Mother-Daughter-Book-Club More than 1 year ago
Jack Perdu, whose last name means lost in French, is a loner, a ninth-grader who is an expert on Greek classics and lives on the Yale University campus with his archeology-professor father. One winter afternoon, while he has his nose in a book, he is nearly killed when a car hits him in a crosswalk. Mysterious things start to happen to Jack after that. He finds a strange man in his father's study¿a man who disappears without a trace from an upstairs window when he spots Jack. Then his father sends him to see a doctor in New York City, a place he hasn't visited since his mother died there eight years before. But while he's waiting for his train to return, he meets a girl named Euri who takes him on an adventure into the mysterious realm of New York's ghostly underworld.

As Jack dodges Cerberus, the three-headed dog who's mission is to eliminate the living from the among the dead, her tries to locate his mom before he has to return to the world of the living or remain permanently in the world of the dead. An interesting twist on the story of Orpheus in Greek mythology, The Night Tourist by Katherine Marsh will have you looking over your shoulder at dusk and paying attention when you feel you're being watched but no one's there. It's morbid subject matter never becomes too dark overwhelming, and it asks questions that are great for group discussion: What happens when you die? Why is it important to treat life as a gift? Why do your family and friends need to know how much you care for them? The ending feels a bit rushed, but the fast wrap-up can provide good possibilities for conversation of what happens to Jack after his adventure.

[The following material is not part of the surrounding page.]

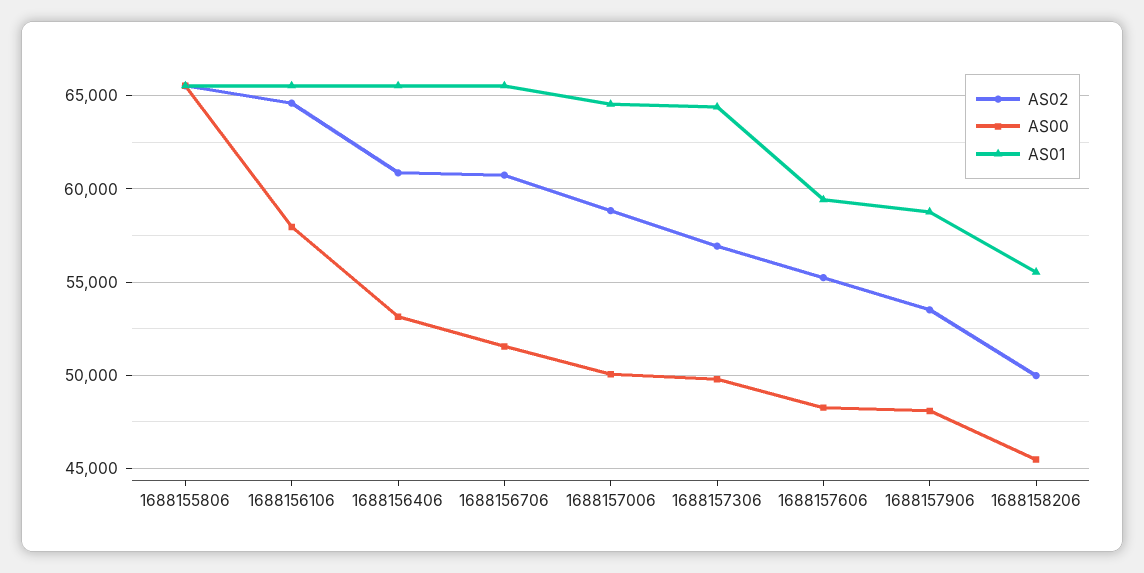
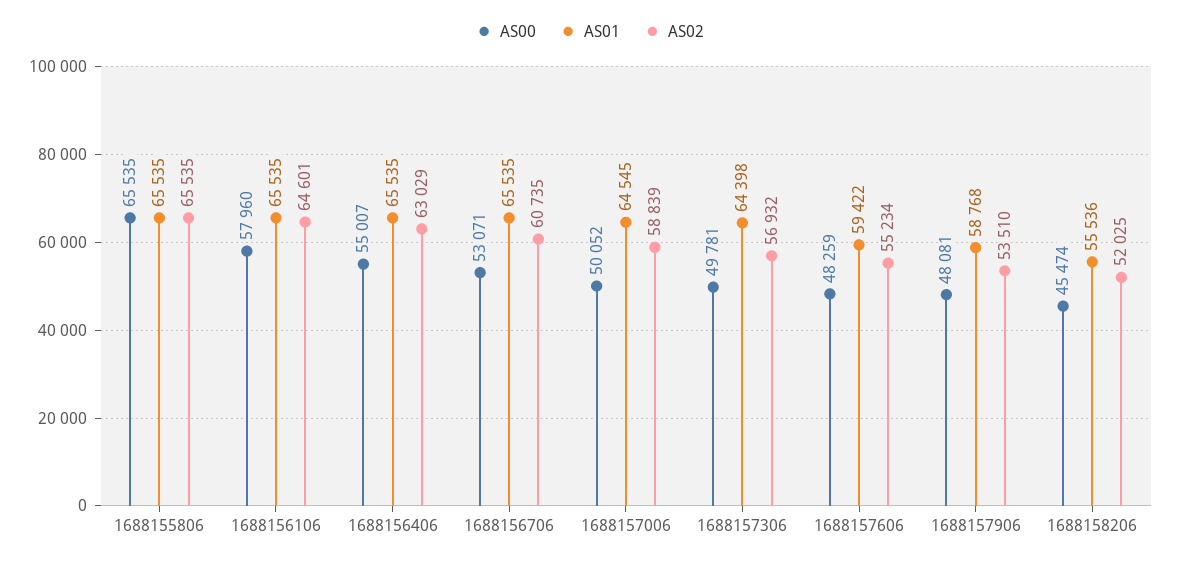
AS02, 1688156406: 61000 -> 63029
AS00, 1688156406: 53000 -> 55007
AS00, 1688156706: 51500 -> 53071
AS02, 1688158206: 50000 -> 52025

Guest More than 1 year ago
After escaping death in a serious car accident, Jack Perdu realizes that he is different. He can see and hear ghosts from the underworld. Using his new talent, he decides to search for his deceased mother. During his quest, he befriends a troubled ghost named Euri, and together, they try and solve the mystery of the underworld and those who dwell there.

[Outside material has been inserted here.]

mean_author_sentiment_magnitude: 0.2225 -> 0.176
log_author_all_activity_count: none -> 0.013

Guest More than 1 year ago
This was one of the best books I have ever read, and is a quick read with a thrilling turn after each amazing chapter. I would recommended this to any person that loves an adventure.

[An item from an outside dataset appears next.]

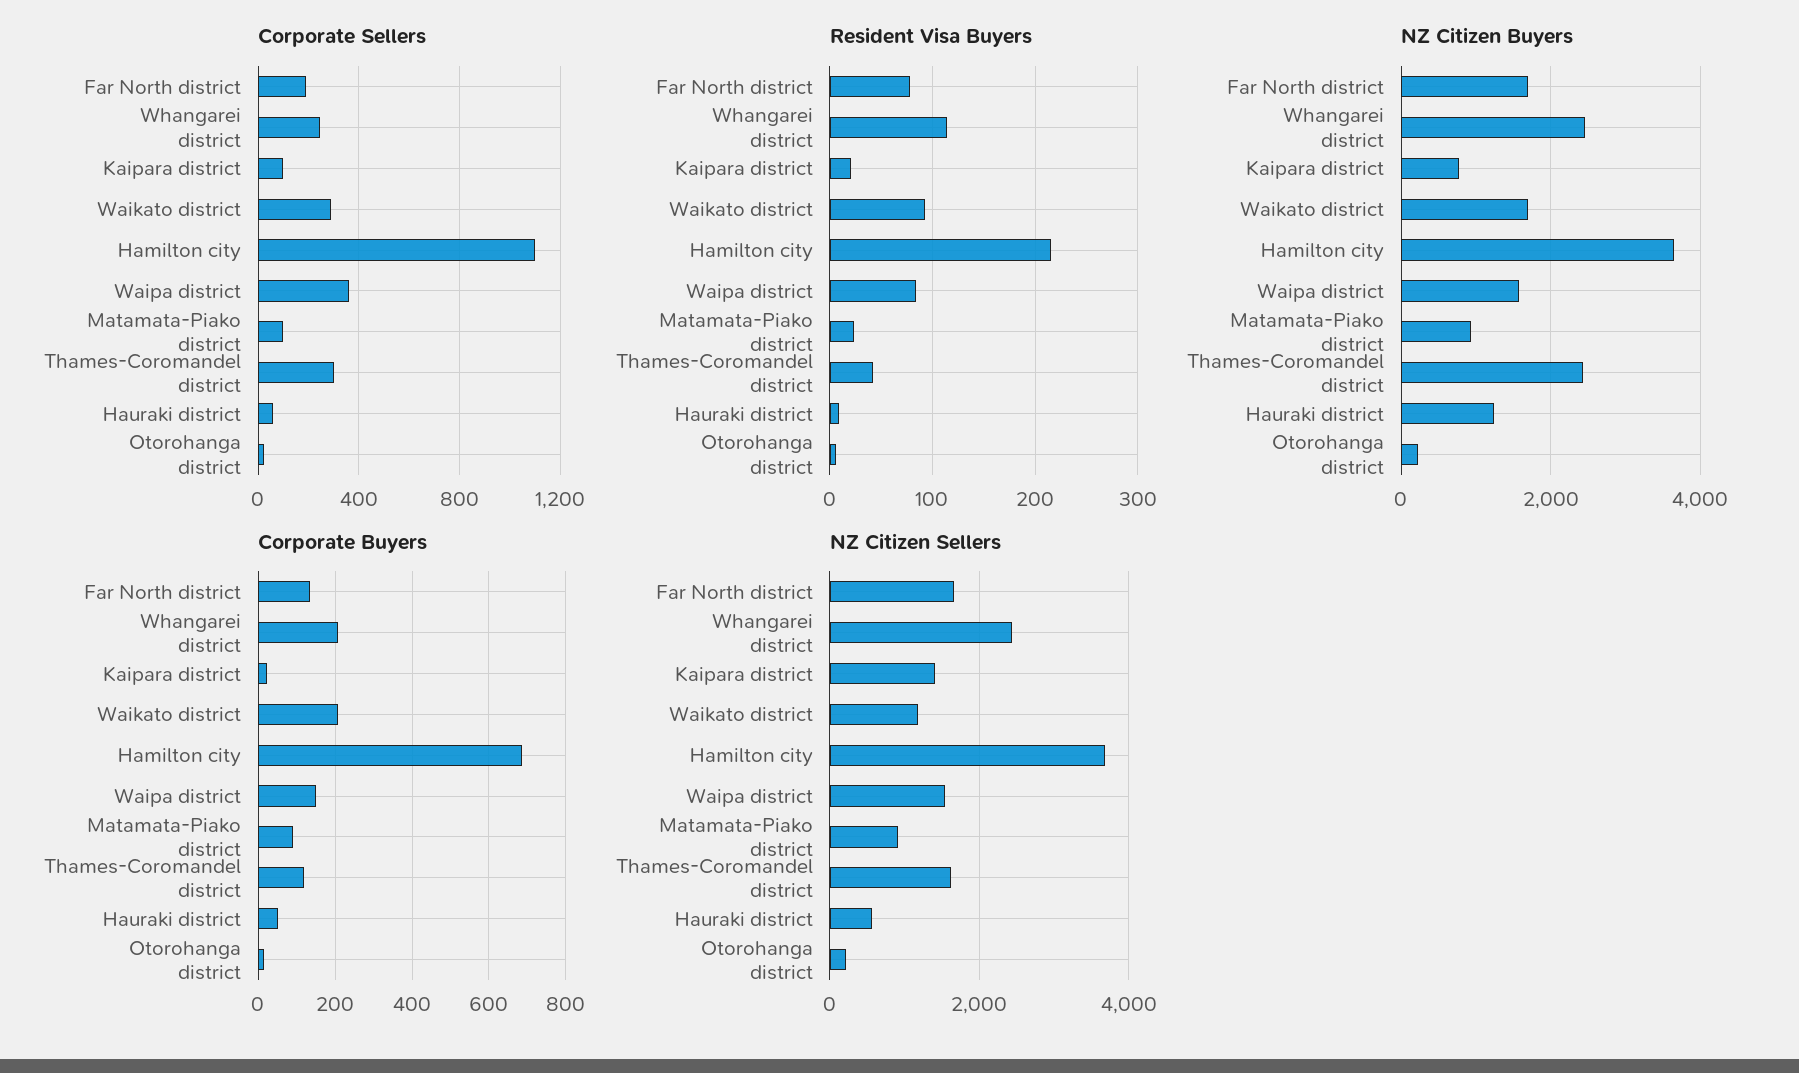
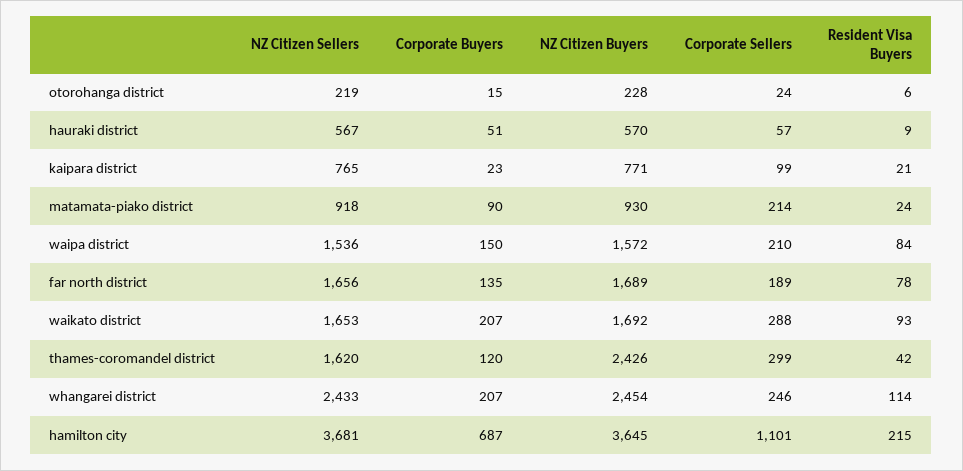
Corporate Sellers, Waipa district: 350 -> 210
Corporate Sellers, Matamata-Piako district: 100 -> 214
NZ Citizen Buyers, Hauraki district: 1200 -> 570
NZ Citizen Sellers, Kaipara district: 1400 -> 765
NZ Citizen Sellers, Waikato district: 1200 -> 1653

Guest More than 1 year ago
The Night Tourist is a great book for all ages. It will keep you on the edge of your seat and not wanting to put it down. I totally recommend it!
Guest More than 1 year ago
Although, you would find it in the 8-12 year old section, It's a fantastic read for anyone!You never know what will happen next, for example, If Jack has time to reach his mother, and if he even finds her. I love how it is actually short, quick read. Jack doesn't exactly know what he is doing, as long as he finds his mom.Overall a great plot and book!!!
Guest More than 1 year ago
The Night Tourist is a fantastic read for all ages. Young readers and teens [adults too] will love this story. The plot includes unexpected twists and turns, keeping you engaged until the last page.